Write out exactly the lines below that run from the one containing "FIGURE 9 | Descriptor" through the one containing "Figure 12. Errors", both included, with no other lines.

··· Extracted records ···

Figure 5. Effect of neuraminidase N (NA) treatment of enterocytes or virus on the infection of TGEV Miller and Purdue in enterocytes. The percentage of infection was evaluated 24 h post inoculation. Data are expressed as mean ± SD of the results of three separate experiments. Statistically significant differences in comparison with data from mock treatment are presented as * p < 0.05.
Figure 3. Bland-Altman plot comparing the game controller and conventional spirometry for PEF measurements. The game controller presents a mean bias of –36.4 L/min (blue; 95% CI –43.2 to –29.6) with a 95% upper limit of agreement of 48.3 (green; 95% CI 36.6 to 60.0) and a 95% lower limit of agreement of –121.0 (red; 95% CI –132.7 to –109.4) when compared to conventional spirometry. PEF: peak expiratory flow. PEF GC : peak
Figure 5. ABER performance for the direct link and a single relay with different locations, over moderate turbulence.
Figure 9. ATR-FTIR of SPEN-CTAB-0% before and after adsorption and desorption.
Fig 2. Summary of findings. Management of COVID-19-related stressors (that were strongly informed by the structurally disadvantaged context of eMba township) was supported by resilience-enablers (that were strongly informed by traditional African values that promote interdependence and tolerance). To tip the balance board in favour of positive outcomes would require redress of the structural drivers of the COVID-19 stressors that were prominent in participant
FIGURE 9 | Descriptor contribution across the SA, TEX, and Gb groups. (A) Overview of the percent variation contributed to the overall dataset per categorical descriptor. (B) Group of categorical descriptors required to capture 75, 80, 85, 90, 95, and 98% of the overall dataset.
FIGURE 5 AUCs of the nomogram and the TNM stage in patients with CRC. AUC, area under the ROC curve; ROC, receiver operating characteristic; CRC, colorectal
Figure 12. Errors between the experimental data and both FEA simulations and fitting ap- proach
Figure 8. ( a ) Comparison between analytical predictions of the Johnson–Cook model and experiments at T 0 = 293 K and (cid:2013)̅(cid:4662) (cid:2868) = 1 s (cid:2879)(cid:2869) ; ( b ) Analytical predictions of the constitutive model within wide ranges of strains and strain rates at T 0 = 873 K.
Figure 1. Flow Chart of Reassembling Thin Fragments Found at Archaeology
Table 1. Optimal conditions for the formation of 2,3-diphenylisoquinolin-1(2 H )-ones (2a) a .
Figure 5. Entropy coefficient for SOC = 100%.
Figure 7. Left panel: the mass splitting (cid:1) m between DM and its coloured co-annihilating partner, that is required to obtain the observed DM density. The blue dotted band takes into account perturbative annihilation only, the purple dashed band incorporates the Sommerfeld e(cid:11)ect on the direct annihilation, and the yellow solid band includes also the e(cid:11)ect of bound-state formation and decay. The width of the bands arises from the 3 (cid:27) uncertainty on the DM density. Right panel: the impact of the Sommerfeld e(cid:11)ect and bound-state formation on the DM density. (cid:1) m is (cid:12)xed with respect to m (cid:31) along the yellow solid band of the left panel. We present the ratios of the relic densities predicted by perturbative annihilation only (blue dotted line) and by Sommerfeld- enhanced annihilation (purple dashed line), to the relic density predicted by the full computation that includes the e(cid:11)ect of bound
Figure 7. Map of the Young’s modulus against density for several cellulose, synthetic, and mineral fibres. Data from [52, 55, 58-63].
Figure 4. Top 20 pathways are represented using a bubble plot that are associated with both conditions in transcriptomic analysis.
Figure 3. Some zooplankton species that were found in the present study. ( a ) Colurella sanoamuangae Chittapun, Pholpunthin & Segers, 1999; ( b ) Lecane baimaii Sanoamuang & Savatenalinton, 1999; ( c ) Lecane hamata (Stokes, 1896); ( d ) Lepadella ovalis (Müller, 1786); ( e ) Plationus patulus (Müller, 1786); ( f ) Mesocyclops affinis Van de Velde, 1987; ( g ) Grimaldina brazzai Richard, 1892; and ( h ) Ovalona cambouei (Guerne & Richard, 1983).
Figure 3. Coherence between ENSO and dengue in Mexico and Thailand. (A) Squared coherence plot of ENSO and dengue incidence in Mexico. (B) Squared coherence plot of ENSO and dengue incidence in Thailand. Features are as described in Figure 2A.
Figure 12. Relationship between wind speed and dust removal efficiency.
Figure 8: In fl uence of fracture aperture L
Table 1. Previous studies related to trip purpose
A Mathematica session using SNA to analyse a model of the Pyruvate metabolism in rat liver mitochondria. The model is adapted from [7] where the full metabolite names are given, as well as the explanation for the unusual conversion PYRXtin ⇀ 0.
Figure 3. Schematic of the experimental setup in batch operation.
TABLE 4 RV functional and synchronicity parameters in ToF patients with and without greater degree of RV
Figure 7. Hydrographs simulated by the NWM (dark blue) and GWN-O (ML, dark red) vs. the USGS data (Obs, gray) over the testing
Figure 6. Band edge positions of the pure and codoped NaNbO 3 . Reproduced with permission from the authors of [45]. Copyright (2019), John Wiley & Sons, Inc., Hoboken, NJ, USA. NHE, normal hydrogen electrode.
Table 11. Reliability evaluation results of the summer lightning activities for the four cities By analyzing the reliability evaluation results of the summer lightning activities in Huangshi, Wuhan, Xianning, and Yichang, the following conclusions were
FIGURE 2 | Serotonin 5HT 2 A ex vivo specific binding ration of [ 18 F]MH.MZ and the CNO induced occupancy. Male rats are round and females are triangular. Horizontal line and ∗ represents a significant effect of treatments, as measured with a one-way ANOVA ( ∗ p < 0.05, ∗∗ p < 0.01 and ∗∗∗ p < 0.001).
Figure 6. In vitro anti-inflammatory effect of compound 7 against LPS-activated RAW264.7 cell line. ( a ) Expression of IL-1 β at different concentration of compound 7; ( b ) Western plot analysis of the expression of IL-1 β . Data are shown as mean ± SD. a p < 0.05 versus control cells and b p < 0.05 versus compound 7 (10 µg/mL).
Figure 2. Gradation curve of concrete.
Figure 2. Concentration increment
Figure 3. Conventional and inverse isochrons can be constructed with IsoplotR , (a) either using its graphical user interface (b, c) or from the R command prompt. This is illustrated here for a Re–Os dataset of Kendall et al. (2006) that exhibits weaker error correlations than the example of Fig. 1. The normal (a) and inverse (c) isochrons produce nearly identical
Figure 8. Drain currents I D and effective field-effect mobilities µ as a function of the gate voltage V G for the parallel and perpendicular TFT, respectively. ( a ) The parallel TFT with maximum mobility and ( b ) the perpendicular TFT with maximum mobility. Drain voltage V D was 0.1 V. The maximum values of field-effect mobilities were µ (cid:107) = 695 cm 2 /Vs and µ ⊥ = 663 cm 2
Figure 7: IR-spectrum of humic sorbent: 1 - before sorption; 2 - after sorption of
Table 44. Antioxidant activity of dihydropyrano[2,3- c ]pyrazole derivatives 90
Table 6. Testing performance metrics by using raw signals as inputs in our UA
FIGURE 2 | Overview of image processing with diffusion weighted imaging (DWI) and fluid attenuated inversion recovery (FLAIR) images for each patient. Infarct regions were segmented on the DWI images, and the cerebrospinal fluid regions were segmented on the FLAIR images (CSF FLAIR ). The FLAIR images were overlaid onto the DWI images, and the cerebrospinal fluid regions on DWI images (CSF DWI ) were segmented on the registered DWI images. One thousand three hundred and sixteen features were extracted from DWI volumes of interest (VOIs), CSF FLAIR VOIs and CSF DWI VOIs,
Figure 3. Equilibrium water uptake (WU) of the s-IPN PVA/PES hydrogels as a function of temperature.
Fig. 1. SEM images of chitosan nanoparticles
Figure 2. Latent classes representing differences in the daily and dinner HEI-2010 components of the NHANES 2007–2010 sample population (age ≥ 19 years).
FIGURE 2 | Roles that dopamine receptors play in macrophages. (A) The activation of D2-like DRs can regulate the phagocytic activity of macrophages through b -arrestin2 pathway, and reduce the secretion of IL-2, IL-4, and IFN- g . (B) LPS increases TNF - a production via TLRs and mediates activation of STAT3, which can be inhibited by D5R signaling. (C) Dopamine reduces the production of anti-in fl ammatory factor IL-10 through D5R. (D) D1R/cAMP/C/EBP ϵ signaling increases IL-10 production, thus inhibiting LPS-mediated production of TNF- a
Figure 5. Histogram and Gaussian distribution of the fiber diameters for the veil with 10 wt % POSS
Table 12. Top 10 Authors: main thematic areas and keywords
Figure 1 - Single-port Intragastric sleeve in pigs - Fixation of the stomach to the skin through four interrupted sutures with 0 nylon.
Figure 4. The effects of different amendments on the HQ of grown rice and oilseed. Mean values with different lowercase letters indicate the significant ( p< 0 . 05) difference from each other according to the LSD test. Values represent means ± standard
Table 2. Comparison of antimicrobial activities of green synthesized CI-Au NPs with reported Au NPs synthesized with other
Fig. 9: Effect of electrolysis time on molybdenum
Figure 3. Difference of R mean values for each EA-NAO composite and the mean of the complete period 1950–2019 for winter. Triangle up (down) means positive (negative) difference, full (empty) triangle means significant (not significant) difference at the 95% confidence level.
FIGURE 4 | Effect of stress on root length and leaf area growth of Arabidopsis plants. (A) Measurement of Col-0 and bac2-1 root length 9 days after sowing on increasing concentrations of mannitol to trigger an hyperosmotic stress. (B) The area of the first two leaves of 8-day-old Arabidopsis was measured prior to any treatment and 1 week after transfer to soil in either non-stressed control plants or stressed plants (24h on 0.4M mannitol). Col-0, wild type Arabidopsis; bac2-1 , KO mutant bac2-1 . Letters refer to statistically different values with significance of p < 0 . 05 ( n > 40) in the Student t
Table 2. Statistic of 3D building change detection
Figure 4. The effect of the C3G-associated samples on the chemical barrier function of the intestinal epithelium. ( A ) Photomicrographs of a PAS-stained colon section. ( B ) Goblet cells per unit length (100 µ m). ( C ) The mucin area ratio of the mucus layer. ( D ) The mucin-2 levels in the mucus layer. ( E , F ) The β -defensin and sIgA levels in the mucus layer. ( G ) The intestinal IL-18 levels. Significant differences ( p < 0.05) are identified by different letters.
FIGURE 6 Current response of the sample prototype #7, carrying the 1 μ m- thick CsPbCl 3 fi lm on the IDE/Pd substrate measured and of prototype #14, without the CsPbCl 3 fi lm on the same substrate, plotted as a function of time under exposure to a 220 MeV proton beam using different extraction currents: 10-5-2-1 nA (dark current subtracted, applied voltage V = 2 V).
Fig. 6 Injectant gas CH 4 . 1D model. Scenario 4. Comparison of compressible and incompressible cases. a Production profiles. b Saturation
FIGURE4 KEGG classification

···

**Answer to this task:**
FIGURE 9 | Descriptor contribution across the SA, TEX, and Gb groups. (A) Overview of the percent variation contributed to the overall dataset per categorical descriptor. (B) Group of categorical descriptors required to capture 75, 80, 85, 90, 95, and 98% of the overall dataset.
FIGURE 5 AUCs of the nomogram and the TNM stage in patients with CRC. AUC, area under the ROC curve; ROC, receiver operating characteristic; CRC, colorectal
Figure 12. Errors between the experimental data and both FEA simulations and fitting ap- proach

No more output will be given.